**How to complete this task**
Please lay out every line of text from all the rows below as a Markdown table with the columns "No." and "Line", numbering each table row and skipping blank lines. Leave the pictures out of your answer.

Stored data entries
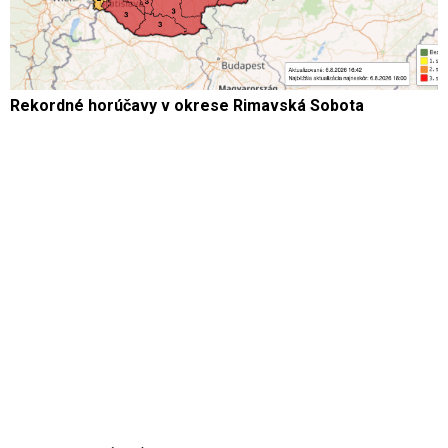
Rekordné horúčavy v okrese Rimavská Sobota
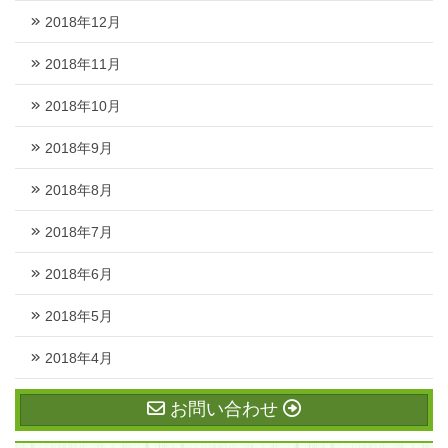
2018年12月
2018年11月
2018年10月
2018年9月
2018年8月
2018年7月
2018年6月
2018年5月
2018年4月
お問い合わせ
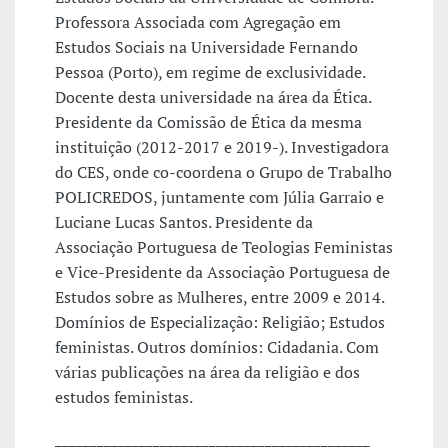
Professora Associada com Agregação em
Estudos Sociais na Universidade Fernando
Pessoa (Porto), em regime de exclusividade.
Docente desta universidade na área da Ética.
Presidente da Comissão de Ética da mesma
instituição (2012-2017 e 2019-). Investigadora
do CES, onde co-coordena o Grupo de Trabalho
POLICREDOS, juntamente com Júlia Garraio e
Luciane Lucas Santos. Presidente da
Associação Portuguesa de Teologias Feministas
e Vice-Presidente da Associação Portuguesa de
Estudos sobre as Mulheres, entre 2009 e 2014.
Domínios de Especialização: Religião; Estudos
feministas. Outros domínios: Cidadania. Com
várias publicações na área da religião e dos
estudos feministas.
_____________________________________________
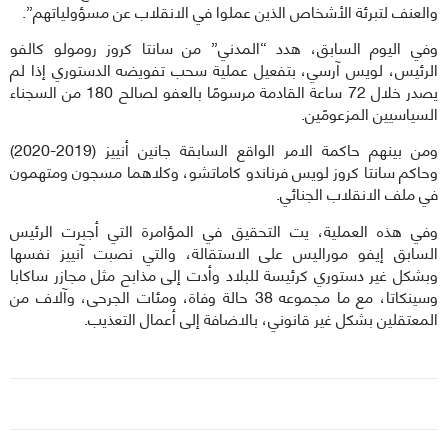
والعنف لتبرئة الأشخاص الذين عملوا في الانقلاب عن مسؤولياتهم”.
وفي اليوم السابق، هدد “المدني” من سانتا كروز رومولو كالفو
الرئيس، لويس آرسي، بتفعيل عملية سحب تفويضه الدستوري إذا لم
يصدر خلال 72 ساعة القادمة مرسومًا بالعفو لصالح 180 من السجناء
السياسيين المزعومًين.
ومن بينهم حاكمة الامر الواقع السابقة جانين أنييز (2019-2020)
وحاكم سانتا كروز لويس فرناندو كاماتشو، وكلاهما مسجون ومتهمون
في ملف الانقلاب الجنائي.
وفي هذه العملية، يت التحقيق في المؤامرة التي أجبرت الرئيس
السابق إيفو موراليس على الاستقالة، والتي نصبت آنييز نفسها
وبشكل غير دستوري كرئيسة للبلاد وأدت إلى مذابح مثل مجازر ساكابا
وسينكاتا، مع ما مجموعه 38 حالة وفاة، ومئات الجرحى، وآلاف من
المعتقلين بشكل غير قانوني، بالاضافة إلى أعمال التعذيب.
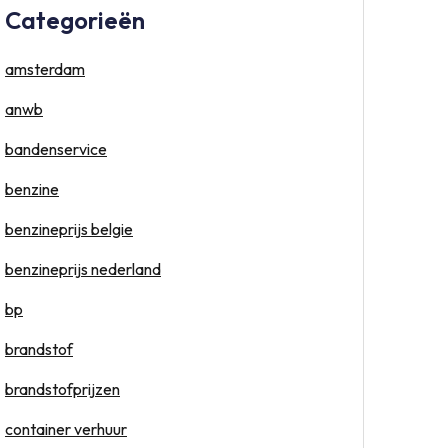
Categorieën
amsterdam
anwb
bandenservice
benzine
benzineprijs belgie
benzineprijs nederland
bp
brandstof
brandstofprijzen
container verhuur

**Solution to this exercise**
| No. | Line |
|---|---|
| 1 | Rekordné horúčavy v okrese Rimavská Sobota |
| 2 | 2018年12月 |
| 3 | 2018年11月 |
| 4 | 2018年10月 |
| 5 | 2018年9月 |
| 6 | 2018年8月 |
| 7 | 2018年7月 |
| 8 | 2018年6月 |
| 9 | 2018年5月 |
| 10 | 2018年4月 |
| 11 | お問い合わせ |
| 12 | Professora Associada com Agregação em |
| 13 | Estudos Sociais na Universidade Fernando |
| 14 | Pessoa (Porto), em regime de exclusividade. |
| 15 | Docente desta universidade na área da Ética. |
| 16 | Presidente da Comissão de Ética da mesma |
| 17 | instituição (2012-2017 e 2019-). Investigadora |
| 18 | do CES, onde co-coordena o Grupo de Trabalho |
| 19 | POLICREDOS, juntamente com Júlia Garraio e |
| 20 | Luciane Lucas Santos. Presidente da |
| 21 | Associação Portuguesa de Teologias Feministas |
| 22 | e Vice-Presidente da Associação Portuguesa de |
| 23 | Estudos sobre as Mulheres, entre 2009 e 2014. |
| 24 | Domínios de Especialização: Religião; Estudos |
| 25 | feministas. Outros domínios: Cidadania. Com |
| 26 | várias publicações na área da religião e dos |
| 27 | estudos feministas. |
| 28 | _____________________________________________ |
| 29 | والعنف لتبرئة الأشخاص الذين عملوا في الانقلاب عن مسؤولياتهم”. |
| 30 | وفي اليوم السابق، هدد “المدني” من سانتا كروز رومولو كالفو |
| 31 | الرئيس، لويس آرسي، بتفعيل عملية سحب تفويضه الدستوري إذا لم |
| 32 | يصدر خلال 72 ساعة القادمة مرسومًا بالعفو لصالح 180 من السجناء |
| 33 | السياسيين المزعومًين. |
| 34 | ومن بينهم حاكمة الامر الواقع السابقة جانين أنييز (2019-2020) |
| 35 | وحاكم سانتا كروز لويس فرناندو كاماتشو، وكلاهما مسجون ومتهمون |
| 36 | في ملف الانقلاب الجنائي. |
| 37 | وفي هذه العملية، يت التحقيق في المؤامرة التي أجبرت الرئيس |
| 38 | السابق إيفو موراليس على الاستقالة، والتي نصبت آنييز نفسها |
| 39 | وبشكل غير دستوري كرئيسة للبلاد وأدت إلى مذابح مثل مجازر ساكابا |
| 40 | وسينكاتا، مع ما مجموعه 38 حالة وفاة، ومئات الجرحى، وآلاف من |
| 41 | المعتقلين بشكل غير قانوني، بالاضافة إلى أعمال التعذيب. |
| 42 | Categorieën |
| 43 | amsterdam |
| 44 | anwb |
| 45 | bandenservice |
| 46 | benzine |
| 47 | benzineprijs belgie |
| 48 | benzineprijs nederland |
| 49 | bp |
| 50 | brandstof |
| 51 | brandstofprijzen |
| 52 | container verhuur |